Sweet with a Twist: Whisky-infused Gulab Jamuns
Irrespective of how many you consume, you cannot have enough of Gulab Jamuns, ever. Keeping that in mind, has it occurred to you to spike your favourite dessert? Frankly, the simplest thing to do is adding some scotch to the sugar syrup (chashni). The fried khoya-balls dipped completely in the ‘chashni’ will naturally imbibe the scotch along with the syrup.
However, if you’ve been thinking that the process is tedious and lengthy, think twice. Or don’t, because here’s a recipe that will take you through the entire process.
- Four cups of milk powder
- 100 gram khoya
- 1 tbsp of flour/semolina
- 2 cups of fine sugar
- 1 cup of ghee
- ¼ baking soda
- 1 cup of water
- 1 tbsp milk
- 1 tsp cardamom powder
- 1 pinch of saffron
- 1¼ -1½ cups of sugar
- 1½ cups of water
- ¼ tsp cardamom powder
- ¼ cup of your favourite scotch whisky, preferably peated
For the sugar syrup:
Prepare the syrup first. Take a medium sized pot and pour the sugar, crushed cardamoms, and water in it. Boil it and continue to stir it till the mixture turns sticky. Once done, turn off the heat and allow it to cool down. Then add the scotch and keep it aside.
For the khoya balls, mash the khoya. Now take a fairly large bowl and pour the milk, khoya, baking soda, and flour. Knead till the dough turns firm, ensure that the dough hasn’t dried up. Add a little ghee to the mixture and mix well. Shape the dough into balls—you should be able to make about 20 to 25 small balls.
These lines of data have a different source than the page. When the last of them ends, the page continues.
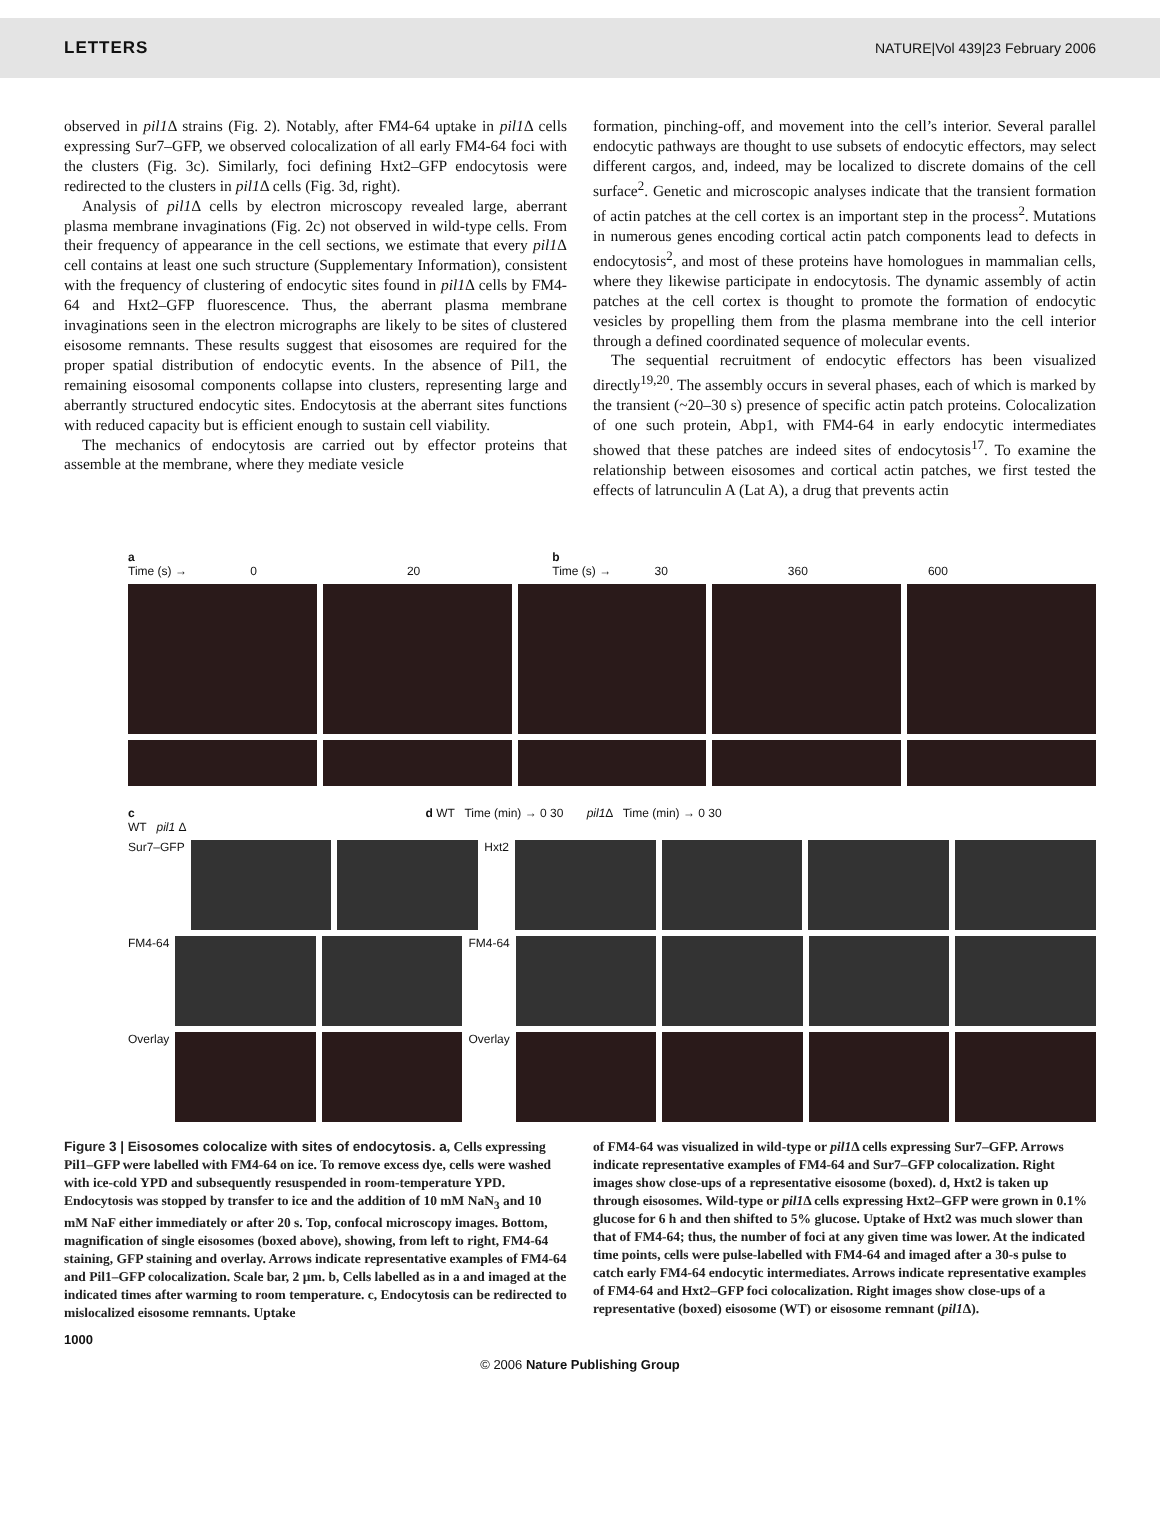LETTERS NATURE|Vol 439|23 February 2006
observed in pil1 Δ strains (Fig. 2). Notably, after FM4-64 uptake in pil1 Δ cells expressing Sur7–GFP, we observed colocalization of all early FM4-64 foci with the clusters (Fig. 3c). Similarly, foci defining Hxt2–GFP endocytosis were redirected to the clusters in pil1 Δ cells (Fig. 3d, right).
Analysis of pil1 Δ cells by electron microscopy revealed large, aberrant plasma membrane invaginations (Fig. 2c) not observed in wild-type cells. From their frequency of appearance in the cell sections, we estimate that every pil1 Δ cell contains at least one such structure (Supplementary Information), consistent with the frequency of clustering of endocytic sites found in pil1 Δ cells by FM4-64 and Hxt2–GFP fluorescence. Thus, the aberrant plasma membrane invaginations seen in the electron micrographs are likely to be sites of clustered eisosome remnants. These results suggest that eisosomes are required for the proper spatial distribution of endocytic events. In the absence of Pil1, the remaining eisosomal components collapse into clusters, representing large and aberrantly structured endocytic sites. Endocytosis at the aberrant sites functions with reduced capacity but is efficient enough to sustain cell viability.
The mechanics of endocytosis are carried out by effector proteins that assemble at the membrane, where they mediate vesicle
formation, pinching-off, and movement into the cell’s interior. Several parallel endocytic pathways are thought to use subsets of endocytic effectors, may select different cargos, and, indeed, may be localized to discrete domains of the cell surface<sup>2</sup>. Genetic and microscopic analyses indicate that the transient formation of actin patches at the cell cortex is an important step in the process<sup>2</sup>. Mutations in numerous genes encoding cortical actin patch components lead to defects in endocytosis<sup>2</sup>, and most of these proteins have homologues in mammalian cells, where they likewise participate in endocytosis. The dynamic assembly of actin patches at the cell cortex is thought to promote the formation of endocytic vesicles by propelling them from the plasma membrane into the cell interior through a defined coordinated sequence of molecular events.
The sequential recruitment of endocytic effectors has been visualized directly<sup>19,20</sup>. The assembly occurs in several phases, each of which is marked by the transient (~20–30 s) presence of specific actin patch proteins. Colocalization of one such protein, Abp1, with FM4-64 in early endocytic intermediates showed that these patches are indeed sites of endocytosis<sup>17</sup>. To examine the relationship between eisosomes and cortical actin patches, we first tested the effects of latrunculin A (Lat A), a drug that prevents actin
a
Time (s) → 0 20
b
Time (s) → 30 360 600
c
WT pil1 Δ
d WT Time (min) → 0 30 pil1 Δ Time (min) → 0 30
Sur7–GFP Hxt2
FM4-64 FM4-64
Overlay Overlay
Figure 3 | Eisosomes colocalize with sites of endocytosis. a, Cells expressing Pil1–GFP were labelled with FM4-64 on ice. To remove excess dye, cells were washed with ice-cold YPD and subsequently resuspended in room-temperature YPD. Endocytosis was stopped by transfer to ice and the addition of 10 mM NaN<sub>3</sub> and 10 mM NaF either immediately or after 20 s. Top, confocal microscopy images. Bottom, magnification of single eisosomes (boxed above), showing, from left to right, FM4-64 staining, GFP staining and overlay. Arrows indicate representative examples of FM4-64 and Pil1–GFP colocalization. Scale bar, 2 μm. b, Cells labelled as in a and imaged at the indicated times after warming to room temperature. c, Endocytosis can be redirected to mislocalized eisosome remnants. Uptake
of FM4-64 was visualized in wild-type or pil1 Δ cells expressing Sur7–GFP. Arrows indicate representative examples of FM4-64 and Sur7–GFP colocalization. Right images show close-ups of a representative eisosome (boxed). d, Hxt2 is taken up through eisosomes. Wild-type or pil1 Δ cells expressing Hxt2–GFP were grown in 0.1% glucose for 6 h and then shifted to 5% glucose. Uptake of Hxt2 was much slower than that of FM4-64; thus, the number of foci at any given time was lower. At the indicated time points, cells were pulse-labelled with FM4-64 and imaged after a 30-s pulse to catch early FM4-64 endocytic intermediates. Arrows indicate representative examples of FM4-64 and Hxt2–GFP foci colocalization. Right images show close-ups of a representative (boxed) eisosome (WT) or eisosome remnant (pil1 Δ).
1000
© 2006 Nature Publishing Group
Meantime, heat up the remaining ghee in a pan on medium flame. Add the balls when the ghee is hot. Fry the balls until they turn golden. Heat up the syrup mildly and pour over the balls. Allow them to rest for 3 hours. Add two tablespoon of scotch in the syrup, an hour after you have turned off the flame.
You are done, so, indulge your sweet tooth with whisky infused gulab jamuns now. Over a dram of Glenlivet, of course!